Assigned task: Your task is to reproduce exactly the lines that run from the beginning of the data through the line where "Subsection 17(g) would" appears.

(Exercise input)

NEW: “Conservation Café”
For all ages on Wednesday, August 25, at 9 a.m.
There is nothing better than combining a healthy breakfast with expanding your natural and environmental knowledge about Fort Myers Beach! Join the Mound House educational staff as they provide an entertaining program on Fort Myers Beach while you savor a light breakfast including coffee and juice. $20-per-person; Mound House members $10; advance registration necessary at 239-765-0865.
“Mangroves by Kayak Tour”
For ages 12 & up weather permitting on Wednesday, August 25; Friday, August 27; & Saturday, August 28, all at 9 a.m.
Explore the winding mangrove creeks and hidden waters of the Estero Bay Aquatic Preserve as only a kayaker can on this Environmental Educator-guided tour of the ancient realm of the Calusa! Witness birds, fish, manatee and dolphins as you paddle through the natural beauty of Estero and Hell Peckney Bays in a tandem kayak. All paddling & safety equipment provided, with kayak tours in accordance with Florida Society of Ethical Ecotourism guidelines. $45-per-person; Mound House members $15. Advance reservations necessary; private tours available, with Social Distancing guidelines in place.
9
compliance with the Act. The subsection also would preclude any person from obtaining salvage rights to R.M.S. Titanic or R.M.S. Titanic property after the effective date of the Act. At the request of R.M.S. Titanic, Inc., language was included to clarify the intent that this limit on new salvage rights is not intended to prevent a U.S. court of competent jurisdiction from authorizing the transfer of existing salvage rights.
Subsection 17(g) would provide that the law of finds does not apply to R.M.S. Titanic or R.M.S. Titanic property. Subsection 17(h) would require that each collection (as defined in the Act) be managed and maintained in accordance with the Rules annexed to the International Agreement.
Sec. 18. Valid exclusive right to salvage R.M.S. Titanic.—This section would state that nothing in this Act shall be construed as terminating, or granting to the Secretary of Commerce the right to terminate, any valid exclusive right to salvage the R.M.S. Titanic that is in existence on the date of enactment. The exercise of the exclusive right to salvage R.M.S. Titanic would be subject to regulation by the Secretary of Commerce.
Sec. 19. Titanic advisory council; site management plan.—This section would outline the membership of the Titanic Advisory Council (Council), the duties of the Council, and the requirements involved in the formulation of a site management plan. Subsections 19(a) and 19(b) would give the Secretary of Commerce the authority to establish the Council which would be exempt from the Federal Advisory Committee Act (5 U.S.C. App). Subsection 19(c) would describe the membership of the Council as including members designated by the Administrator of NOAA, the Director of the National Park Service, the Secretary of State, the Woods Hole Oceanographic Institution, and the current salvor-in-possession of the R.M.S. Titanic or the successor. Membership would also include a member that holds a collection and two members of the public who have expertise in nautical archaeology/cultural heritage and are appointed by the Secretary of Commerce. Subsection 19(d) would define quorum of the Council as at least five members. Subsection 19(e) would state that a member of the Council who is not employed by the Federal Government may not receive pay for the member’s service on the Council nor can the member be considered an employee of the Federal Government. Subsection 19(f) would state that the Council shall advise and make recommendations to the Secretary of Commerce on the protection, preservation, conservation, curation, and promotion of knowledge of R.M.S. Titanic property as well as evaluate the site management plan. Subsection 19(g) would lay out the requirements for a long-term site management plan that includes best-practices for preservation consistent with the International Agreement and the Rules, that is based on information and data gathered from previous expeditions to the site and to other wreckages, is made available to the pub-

(End Exercise input)

Reply:
NEW: “Conservation Café”
For all ages on Wednesday, August 25, at 9 a.m.
There is nothing better than combining a healthy breakfast with expanding your natural and environmental knowledge about Fort Myers Beach! Join the Mound House educational staff as they provide an entertaining program on Fort Myers Beach while you savor a light breakfast including coffee and juice. $20-per-person; Mound House members $10; advance registration necessary at 239-765-0865.
“Mangroves by Kayak Tour”
For ages 12 & up weather permitting on Wednesday, August 25; Friday, August 27; & Saturday, August 28, all at 9 a.m.
Explore the winding mangrove creeks and hidden waters of the Estero Bay Aquatic Preserve as only a kayaker can on this Environmental Educator-guided tour of the ancient realm of the Calusa! Witness birds, fish, manatee and dolphins as you paddle through the natural beauty of Estero and Hell Peckney Bays in a tandem kayak. All paddling & safety equipment provided, with kayak tours in accordance with Florida Society of Ethical Ecotourism guidelines. $45-per-person; Mound House members $15. Advance reservations necessary; private tours available, with Social Distancing guidelines in place.
9
compliance with the Act. The subsection also would preclude any person from obtaining salvage rights to R.M.S. Titanic or R.M.S. Titanic property after the effective date of the Act. At the request of R.M.S. Titanic, Inc., language was included to clarify the intent that this limit on new salvage rights is not intended to prevent a U.S. court of competent jurisdiction from authorizing the transfer of existing salvage rights.
Subsection 17(g) would provide that the law of finds does not apply to R.M.S. Titanic or R.M.S. Titanic property. Subsection 17(h) would require that each collection (as defined in the Act) be managed and maintained in accordance with the Rules annexed to the International Agreement.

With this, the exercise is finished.